When the cashier gave his verdict, they saw Preston’s whole body react, the pump of his fist, the faintly audible hiss of joy, yesss! He turned and looked back across the long jumble of castoffs toward his mother, meeting her eyes with a cocksure expression wholly unlike anything she knew of her son. She felt pierced by loss. He would go so far. Maybe she had the same stuff inside, the same map of the big picture, but the goods had passed through her to lodge in her son and awaken him. Already he had the means and the will for the journey.

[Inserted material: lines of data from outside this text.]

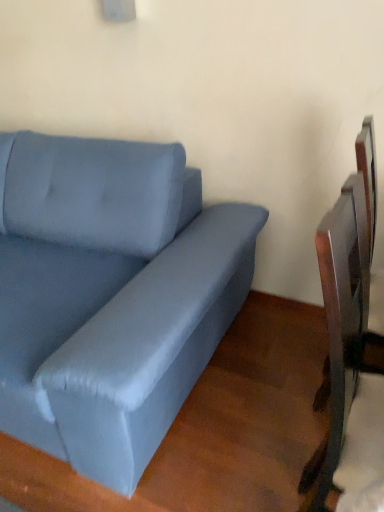
Question: In terms of size, does metallic silver swivel chair at right appear bigger or smaller than satin blue couch at left?

Choices:
 (A) small
 (B) big

Answer: (A)

Question: Which is correct: metallic silver swivel chair at right is inside satin blue couch at left, or outside of it?

Choices:
 (A) inside
 (B) outside

Answer: (B)

Question: Looking at their shapes, would you say metallic silver swivel chair at right is wider or thinner than satin blue couch at left?

Choices:
 (A) wide
 (B) thin

Answer: (B)

Question: Visually, is satin blue couch at left positioned to the left or to the right of metallic silver swivel chair at right?

Choices:
 (A) left
 (B) right

Answer: (A)

Question: Considering their positions, is satin blue couch at left located in front of or behind metallic silver swivel chair at right?

Choices:
 (A) behind
 (B) front

Answer: (B)

Question: Is point (157, 246) closer or farther from the camera than point (360, 244)?

Choices:
 (A) farther
 (B) closer

Answer: (A)

Question: From a real-world perspective, relative to metallic silver swivel chair at right, is satin blue couch at left vertically above or below?

Choices:
 (A) above
 (B) below

Answer: (B)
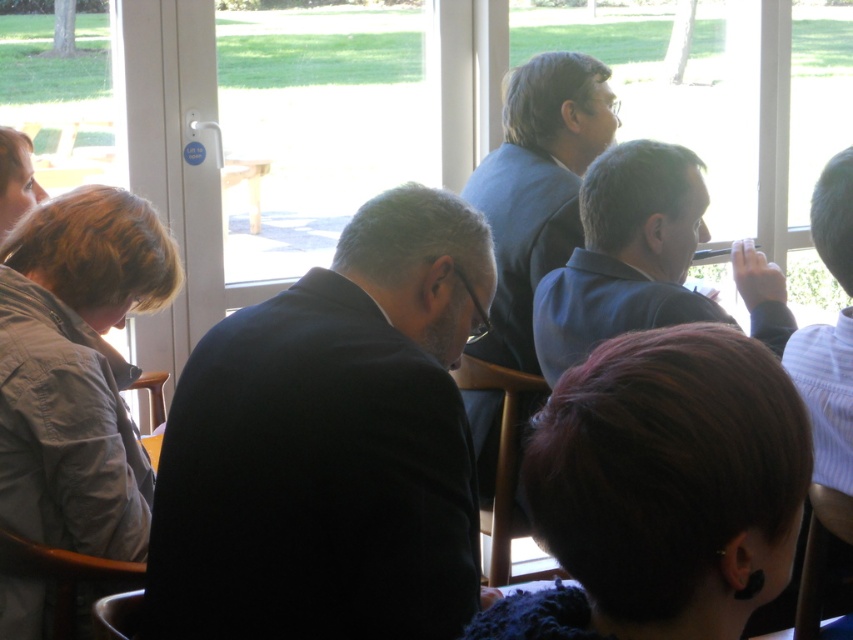
Question: Which point is farther to the camera?

Choices:
 (A) (636, 444)
 (B) (514, 177)
 (C) (849, 212)

Answer: (B)

Question: Can you confirm if dark suit at center is wider than blue fabric shirt at right?

Choices:
 (A) yes
 (B) no

Answer: (B)

Question: Is dark suit at center above dark brown hair at lower right?

Choices:
 (A) no
 (B) yes

Answer: (B)

Question: Is blue suit at center bigger than white striped shirt at right?

Choices:
 (A) no
 (B) yes

Answer: (B)

Question: Which of the following is the farthest from the observer?

Choices:
 (A) (831, 205)
 (B) (672, 522)

Answer: (A)

Question: Among these points, which one is nearest to the camera?

Choices:
 (A) (630, 221)
 (B) (683, 352)

Answer: (B)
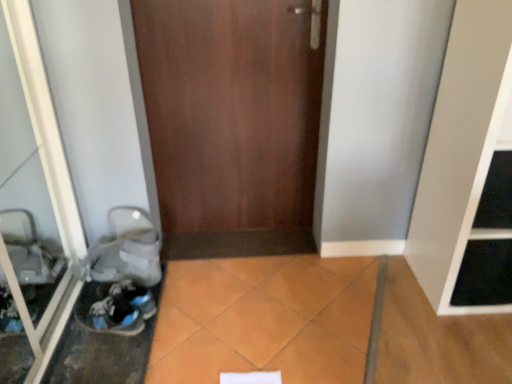
I want to click on free space in front of blue suede sneakers at lower left, so click(101, 358).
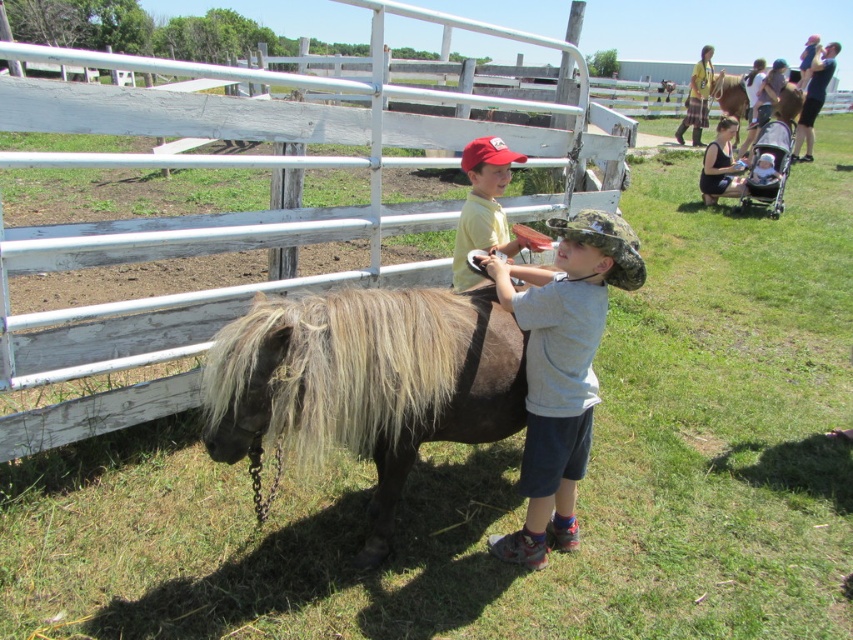
Is white wooden fence at center to the right of matte yellow shirt at upper center from the viewer's perspective?

No, white wooden fence at center is not to the right of matte yellow shirt at upper center.

Does point (62, 129) lie behind point (486, 236)?

That is False.

What are the coordinates of `white wooden fence at center` in the screenshot? It's located at (250, 211).

Can you confirm if camouflage fabric hat at center is shorter than matte yellow shirt at upper center?

In fact, camouflage fabric hat at center may be taller than matte yellow shirt at upper center.

Does camouflage fabric hat at center appear under matte yellow shirt at upper center?

Correct, camouflage fabric hat at center is located below matte yellow shirt at upper center.

Does point (556, 358) lie behind point (461, 168)?

No, (556, 358) is closer to viewer.

Locate an element on the screen. This screenshot has width=853, height=640. camouflage fabric hat at center is located at coordinates (561, 369).

Who is taller, brown fuzzy pony at center or camouflage fabric hat at center?

camouflage fabric hat at center is taller.

Can you confirm if brown fuzzy pony at center is thinner than camouflage fabric hat at center?

No.

Is point (271, 324) farther from camera compared to point (579, 340)?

A strange fog rolled over February. Hester called it an omen, but in a winter so persistently deviant as this one, most people were sick of weather talk and greeted the latest act without a salute. For Dellarobia its downside just now was that it reduced morning visibility nearly to zero. Clouds lay low on the mountain, erasing its peaks, making the rugged landscape look like flatland. With binoculars she scanned the yellowish roost trees in the valley where the fog’s veil dimmed all the forest colors to a uniform dun like an old photograph. She sat in a lawn chair, not ten feet from the spot where she’d first laid eyes on the monarchs. The place was unrecognizable now, thanks to the graveled turnaround Bear put here and the traffic flow his engineering had helped facilitate. She wasn’t here to count sightseers, but this morning had seen six. This was the end of the road, as far as vehicles were concerned. Some tourists parked and hoofed it down the path toward the study site for a better view. Others stayed in their cars, taking their gander from here and then heading back home.

Dr. Byron had told her the fog was no mystery, but a predictable part of a warm front. He could even make physics safe for consumption, in small, digestible bites. Warm air held more water; that made sense to her. The sudden crispness of autumn days, the static sparkling in her rayon pajamas on frigid nights, this was air with the water squeezed out. A glass of iced tea dripping in summertime was hot air, wet as a sponge, meeting its match. These things she could see.